Importantly, the lower court may soon decide to require new districts this year. It also must weigh whether to give the GOP legislature a third shot at drawing a legal map this decade after their first one was struck down for racial gerrymandering in 2016 and their second version over excessive partisanship earlier this year. That’s important because Democratic Gov. Roy Cooper lacks the power to veto congressional redistricting, meaning a court-drawn map would likely be much fairer than whatever Republican legislators would come up with.
A court-drawn map could help Democrats win anywhere from two to five more seats. By contrast, Democrats have almost no hope of winning a majority of seats this year under the existing gerrymander shown at the top of this story, even though it’s a Democratic wave year in an evenly divided swing state.
Unfortunately, it is far from guaranteed that this ruling will lead to new districts this year or even be upheld at all. Republicans on the Supreme Court can’t stay this ruling pending appeal if the liberal justices disagree, thanks to Justice Anthony Kennedy’s retirement. But if Brett Kavanaugh is confirmed to the Supreme Court, Republicans would have a majority of hard-right justices who have no qualms about letting Republicans gerrymander to no end, meaning the GOP is likely to succeed when their appeal likely reaches the high court in the 2018-2019 term.
Consequently, there’s a very short window of time the lower court has to order the use of new districts and have that ruling actually survive. But even if the U.S. Supreme Court overturns this ruling and keeps the current gerrymander in place, there’s still a way to potentially force fairer districts by 2020 by electing Democrat Anita Earls to the North Carolina Supreme Court. Electing Earls could finally prompt the state court to follow Pennsylvania’s lead and use North Carolina’s state constitution to strike down gerrymandering, likely insulating it from U.S. Supreme Court review.
The decision has national implications, too. The U.S. Supreme Court has never ruled a state’s redistricting unconstitutional on partisan grounds. The New York Times explains:
The ruling sets up a delicate tactical question for the Supreme Court, which has never ruled a partisan gerrymander to be unconstitutional, passing up three separate opportunities to do so in its last term. With the retirement of Justice Anthony M. Kennedy at the end of July, the court is now divided between four conservatives who have expressed skepticism about the court’s ability to tinker with political maps, and four more liberal justices who have argued that it has that ability.
A 4-to-4 vote would leave the lower court’s ruling intact.

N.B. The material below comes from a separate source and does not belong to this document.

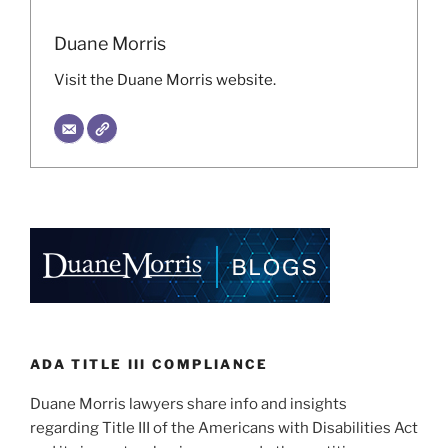
Duane Morris
Visit the Duane Morris website.
ADA TITLE III COMPLIANCE
Duane Morris lawyers share info and insights
regarding Title III of the Americans with Disabilities Act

“All this because one party is terrified of allowing fair elections in the state of North Carolina,” Jeff Rose, chair of the Buncombe County Democratic Party, wrote in a Facebook post. The 2011 maps split Buncombe and the city of Asheville in the western mountains between NC-10 and 11, made NC-11 uncompetitive for Democrats, and Democrat Heath Shuler retired. Rep. Mark Meadows, leader of the House Freedom Caucus, has held the seat for Republicans since 2013. Maps that put Asheville back into NC-11 could put Meadows’s NC seat back in play in 2020.
A lot more districts could be in play across the country after the 2021 redistricting (if not before) if this ruling stands.